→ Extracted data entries
····················

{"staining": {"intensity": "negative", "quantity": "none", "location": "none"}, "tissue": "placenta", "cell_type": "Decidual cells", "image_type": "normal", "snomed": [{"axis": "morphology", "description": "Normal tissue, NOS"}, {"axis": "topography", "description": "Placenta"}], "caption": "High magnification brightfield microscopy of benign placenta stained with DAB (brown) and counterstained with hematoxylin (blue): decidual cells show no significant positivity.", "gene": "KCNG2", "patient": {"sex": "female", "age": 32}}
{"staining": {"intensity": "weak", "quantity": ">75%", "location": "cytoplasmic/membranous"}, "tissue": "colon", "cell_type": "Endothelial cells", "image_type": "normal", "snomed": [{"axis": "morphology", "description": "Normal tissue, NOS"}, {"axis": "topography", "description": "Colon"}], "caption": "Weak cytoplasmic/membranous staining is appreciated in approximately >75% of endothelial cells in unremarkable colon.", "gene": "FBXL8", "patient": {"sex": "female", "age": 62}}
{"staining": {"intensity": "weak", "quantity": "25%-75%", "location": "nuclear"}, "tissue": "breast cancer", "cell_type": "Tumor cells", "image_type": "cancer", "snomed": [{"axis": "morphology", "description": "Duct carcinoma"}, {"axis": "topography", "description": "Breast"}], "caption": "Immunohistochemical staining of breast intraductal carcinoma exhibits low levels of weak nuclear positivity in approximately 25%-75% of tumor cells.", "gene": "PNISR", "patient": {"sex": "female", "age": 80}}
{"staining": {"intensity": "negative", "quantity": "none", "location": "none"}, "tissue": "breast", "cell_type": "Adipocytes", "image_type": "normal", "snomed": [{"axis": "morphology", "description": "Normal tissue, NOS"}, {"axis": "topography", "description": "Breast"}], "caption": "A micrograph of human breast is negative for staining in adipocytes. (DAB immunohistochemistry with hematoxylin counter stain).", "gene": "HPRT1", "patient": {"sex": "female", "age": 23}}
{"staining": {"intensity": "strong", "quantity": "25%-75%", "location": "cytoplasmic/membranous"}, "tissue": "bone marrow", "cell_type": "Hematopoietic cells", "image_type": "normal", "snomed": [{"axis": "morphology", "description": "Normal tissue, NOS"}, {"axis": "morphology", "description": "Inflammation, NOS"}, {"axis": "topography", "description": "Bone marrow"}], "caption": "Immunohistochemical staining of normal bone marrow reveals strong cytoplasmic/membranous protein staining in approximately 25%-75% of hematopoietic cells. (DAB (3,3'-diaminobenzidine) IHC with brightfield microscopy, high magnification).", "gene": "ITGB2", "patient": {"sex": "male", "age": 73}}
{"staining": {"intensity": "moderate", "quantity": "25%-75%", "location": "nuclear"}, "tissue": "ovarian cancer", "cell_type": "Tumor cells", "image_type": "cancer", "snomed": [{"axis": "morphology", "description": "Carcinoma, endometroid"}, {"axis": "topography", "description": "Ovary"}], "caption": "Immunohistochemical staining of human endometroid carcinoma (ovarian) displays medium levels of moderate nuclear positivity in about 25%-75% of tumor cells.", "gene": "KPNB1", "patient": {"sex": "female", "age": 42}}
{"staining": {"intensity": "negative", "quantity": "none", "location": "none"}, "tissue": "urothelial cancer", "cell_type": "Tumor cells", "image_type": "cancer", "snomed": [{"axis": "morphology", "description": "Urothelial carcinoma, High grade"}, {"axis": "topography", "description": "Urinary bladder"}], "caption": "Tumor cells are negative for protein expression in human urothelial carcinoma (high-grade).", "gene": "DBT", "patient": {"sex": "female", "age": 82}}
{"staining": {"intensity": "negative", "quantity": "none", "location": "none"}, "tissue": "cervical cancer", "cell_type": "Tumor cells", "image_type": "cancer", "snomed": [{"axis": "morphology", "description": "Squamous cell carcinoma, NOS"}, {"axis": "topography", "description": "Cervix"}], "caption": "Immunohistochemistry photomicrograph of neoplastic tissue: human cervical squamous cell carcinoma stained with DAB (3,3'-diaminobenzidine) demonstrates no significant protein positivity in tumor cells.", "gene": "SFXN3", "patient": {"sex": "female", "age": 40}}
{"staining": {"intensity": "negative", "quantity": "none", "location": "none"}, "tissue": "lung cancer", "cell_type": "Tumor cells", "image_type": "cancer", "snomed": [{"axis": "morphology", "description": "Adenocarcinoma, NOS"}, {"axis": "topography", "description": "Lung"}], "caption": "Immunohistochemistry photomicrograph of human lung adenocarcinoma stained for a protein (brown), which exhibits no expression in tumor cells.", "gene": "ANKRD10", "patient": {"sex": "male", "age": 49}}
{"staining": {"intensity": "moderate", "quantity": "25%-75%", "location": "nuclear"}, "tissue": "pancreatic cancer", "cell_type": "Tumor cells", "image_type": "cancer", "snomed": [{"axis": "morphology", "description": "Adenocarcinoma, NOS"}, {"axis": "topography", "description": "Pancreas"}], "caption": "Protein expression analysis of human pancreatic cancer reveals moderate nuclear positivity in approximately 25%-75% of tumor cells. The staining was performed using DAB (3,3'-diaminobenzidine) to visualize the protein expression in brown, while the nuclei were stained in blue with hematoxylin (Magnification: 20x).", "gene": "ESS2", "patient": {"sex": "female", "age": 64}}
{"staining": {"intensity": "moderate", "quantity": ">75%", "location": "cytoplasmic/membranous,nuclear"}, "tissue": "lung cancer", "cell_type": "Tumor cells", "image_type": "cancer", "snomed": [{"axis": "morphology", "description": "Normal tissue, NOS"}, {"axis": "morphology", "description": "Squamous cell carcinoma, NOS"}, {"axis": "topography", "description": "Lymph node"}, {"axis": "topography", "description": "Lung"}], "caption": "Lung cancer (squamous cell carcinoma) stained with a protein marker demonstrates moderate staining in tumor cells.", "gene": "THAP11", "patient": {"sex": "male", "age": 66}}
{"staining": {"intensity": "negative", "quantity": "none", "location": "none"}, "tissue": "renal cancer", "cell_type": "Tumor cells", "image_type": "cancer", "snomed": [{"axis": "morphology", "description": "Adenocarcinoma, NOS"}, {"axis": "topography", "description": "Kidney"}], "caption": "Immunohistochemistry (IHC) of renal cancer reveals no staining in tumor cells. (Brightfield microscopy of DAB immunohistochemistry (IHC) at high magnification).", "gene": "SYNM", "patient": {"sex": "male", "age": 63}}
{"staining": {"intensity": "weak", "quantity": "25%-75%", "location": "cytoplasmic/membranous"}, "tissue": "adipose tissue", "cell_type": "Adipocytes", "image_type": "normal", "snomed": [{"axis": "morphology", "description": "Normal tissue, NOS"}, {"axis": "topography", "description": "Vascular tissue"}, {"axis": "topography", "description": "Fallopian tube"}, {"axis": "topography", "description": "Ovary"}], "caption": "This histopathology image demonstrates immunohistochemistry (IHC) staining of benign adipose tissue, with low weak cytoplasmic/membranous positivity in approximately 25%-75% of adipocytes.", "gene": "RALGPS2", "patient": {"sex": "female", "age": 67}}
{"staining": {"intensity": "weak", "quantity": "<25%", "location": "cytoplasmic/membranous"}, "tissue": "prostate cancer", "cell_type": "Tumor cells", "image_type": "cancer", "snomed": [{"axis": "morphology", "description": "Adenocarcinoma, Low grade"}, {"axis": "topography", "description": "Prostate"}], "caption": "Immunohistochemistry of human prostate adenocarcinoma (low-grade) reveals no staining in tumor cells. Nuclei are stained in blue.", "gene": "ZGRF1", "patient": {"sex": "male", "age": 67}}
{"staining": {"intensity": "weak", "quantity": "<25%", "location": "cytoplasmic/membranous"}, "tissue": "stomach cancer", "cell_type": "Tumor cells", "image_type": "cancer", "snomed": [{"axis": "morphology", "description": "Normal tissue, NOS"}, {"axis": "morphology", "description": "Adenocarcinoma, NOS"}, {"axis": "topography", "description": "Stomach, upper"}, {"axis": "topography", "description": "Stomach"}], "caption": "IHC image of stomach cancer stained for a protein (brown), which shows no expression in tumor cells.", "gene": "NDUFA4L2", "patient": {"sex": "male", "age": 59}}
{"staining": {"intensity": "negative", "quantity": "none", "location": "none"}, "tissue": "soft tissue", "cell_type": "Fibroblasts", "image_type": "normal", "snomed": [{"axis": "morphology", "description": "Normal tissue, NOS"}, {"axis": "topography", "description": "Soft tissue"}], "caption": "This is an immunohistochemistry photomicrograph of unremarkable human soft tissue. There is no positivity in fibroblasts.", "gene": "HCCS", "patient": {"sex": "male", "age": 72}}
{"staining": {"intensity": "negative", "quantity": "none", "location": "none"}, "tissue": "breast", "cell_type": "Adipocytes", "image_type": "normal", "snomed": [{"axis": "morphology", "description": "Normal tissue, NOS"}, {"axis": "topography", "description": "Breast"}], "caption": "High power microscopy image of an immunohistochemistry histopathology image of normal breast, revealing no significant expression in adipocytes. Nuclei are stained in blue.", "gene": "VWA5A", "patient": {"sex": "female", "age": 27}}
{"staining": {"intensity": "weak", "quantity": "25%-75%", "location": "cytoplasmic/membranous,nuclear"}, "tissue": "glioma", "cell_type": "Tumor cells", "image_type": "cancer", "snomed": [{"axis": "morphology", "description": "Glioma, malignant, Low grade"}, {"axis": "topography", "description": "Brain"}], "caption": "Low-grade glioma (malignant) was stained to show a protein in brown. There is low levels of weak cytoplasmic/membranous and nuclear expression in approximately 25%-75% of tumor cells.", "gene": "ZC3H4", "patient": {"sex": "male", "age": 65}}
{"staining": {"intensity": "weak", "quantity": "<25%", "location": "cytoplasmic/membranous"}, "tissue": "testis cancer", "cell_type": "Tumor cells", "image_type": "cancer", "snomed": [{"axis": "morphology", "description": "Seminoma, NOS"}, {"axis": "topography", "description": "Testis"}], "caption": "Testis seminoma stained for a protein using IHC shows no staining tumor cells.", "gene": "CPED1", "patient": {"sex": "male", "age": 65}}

····················

→ Problem to solve
Copy the entries above exactly, but only from the line holding "cancer (squamous cell" through the line holding "histopathology image demonstrates", both included.

→ Result
{"staining": {"intensity": "moderate", "quantity": ">75%", "location": "cytoplasmic/membranous,nuclear"}, "tissue": "lung cancer", "cell_type": "Tumor cells", "image_type": "cancer", "snomed": [{"axis": "morphology", "description": "Normal tissue, NOS"}, {"axis": "morphology", "description": "Squamous cell carcinoma, NOS"}, {"axis": "topography", "description": "Lymph node"}, {"axis": "topography", "description": "Lung"}], "caption": "Lung cancer (squamous cell carcinoma) stained with a protein marker demonstrates moderate staining in tumor cells.", "gene": "THAP11", "patient": {"sex": "male", "age": 66}}
{"staining": {"intensity": "negative", "quantity": "none", "location": "none"}, "tissue": "renal cancer", "cell_type": "Tumor cells", "image_type": "cancer", "snomed": [{"axis": "morphology", "description": "Adenocarcinoma, NOS"}, {"axis": "topography", "description": "Kidney"}], "caption": "Immunohistochemistry (IHC) of renal cancer reveals no staining in tumor cells. (Brightfield microscopy of DAB immunohistochemistry (IHC) at high magnification).", "gene": "SYNM", "patient": {"sex": "male", "age": 63}}
{"staining": {"intensity": "weak", "quantity": "25%-75%", "location": "cytoplasmic/membranous"}, "tissue": "adipose tissue", "cell_type": "Adipocytes", "image_type": "normal", "snomed": [{"axis": "morphology", "description": "Normal tissue, NOS"}, {"axis": "topography", "description": "Vascular tissue"}, {"axis": "topography", "description": "Fallopian tube"}, {"axis": "topography", "description": "Ovary"}], "caption": "This histopathology image demonstrates immunohistochemistry (IHC) staining of benign adipose tissue, with low weak cytoplasmic/membranous positivity in approximately 25%-75% of adipocytes.", "gene": "RALGPS2", "patient": {"sex": "female", "age": 67}}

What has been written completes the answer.